Unveiling two-dimensional electron systems on ultra-wide bandgap semiconductor $\mathrm{\beta}$-Ga$_2$O$_3$

TL;DR

This study presents the first direct momentum-resolved observation of two-dimensional electron systems on ultra-wide bandgap $eta$-Ga$_2$O$_3$, revealing unique electronic properties and potential for advanced electronic applications.

Contribution

It provides the first experimental ARPES measurements of 2D electron systems on UWBG $eta$-Ga$_2$O$_3$, uncovering carrier-density-dependent band renormalization and surface confinement effects.

Findings

Isotropic Fermi surface with high sheet carrier density

Electrons confined within 1.2 nm of the surface

Effective mass nearly doubles with increasing carrier density

Abstract

Ultra-wide bandgap (UWBG) semiconductors promise to revolutionize power electronics, yet a fundamental understanding of their interfacial electronic structure has been hindered by the absence of direct experimental observation. Here, we report the first momentum-resolved observation of two-dimensional electron systems on a UWBG material, enabled by angle resolved photoemission spectroscopy (ARPES) on high-purity $\beta$-Ga$_2$O$_3$ single crystals.

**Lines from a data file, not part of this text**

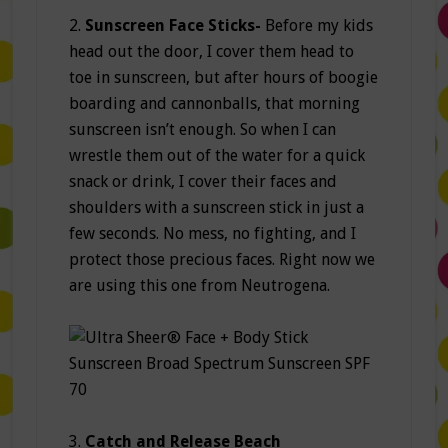
2.
Sunscreen Face Sticks-
Before my kids
head out the door, I cover them head to
toe in sunscreen, but after hours of boogie
boarding and cannonballs, that morning
sunscreen isn’t enough. So when I can
wrestle them out of the water for a quick
snack or drink, I cover their faces and
shoulders with a sunscreen stick in just a
few seconds. No mess, no fighting, and I
protect those precious faces. Right now we
are using this one from Neutrogena.
3.
Catch and Release Beach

Alkaline-metal-induced electron doping forms an isotropic circular Fermi surface, achieving a sheet carrier density of up to $1.0\times10^{14}$ $\mathrm{cm}^{-2}$. Self-consistent Poisson-Schr\"odinger calculations show that the electrons are confined within 1.2 nm of the surface and reveal an internal electric field of $18$ MV cm$^{-1}$. Crucially, our measurements reveal a pronounced renormalization of the electronic band structure: a series of carrier-density-dependent ARPES measurements shows that as the carrier density increases from $2\times10^{13}$ to $1.0\times10^{14}$ $\mathrm{cm}^{-2}$, the effective mass anomalously increases, nearly doubling to a final value of 0.48 $\textit{m}_{\mathrm{e}}$. This trend is notably opposite to that reported for other oxide semiconductors, pointing towards a unique renormalization mechanism in $\beta$-Ga$_2$O$_3$. Our findings establish the interfacial electronic structure of $\beta$-Ga$_2$O$_3$ and demonstrate that UWBG materials provide fertile ground for exploring carrier-density-driven electronic phenomena, opening new avenues for future quantum and power devices.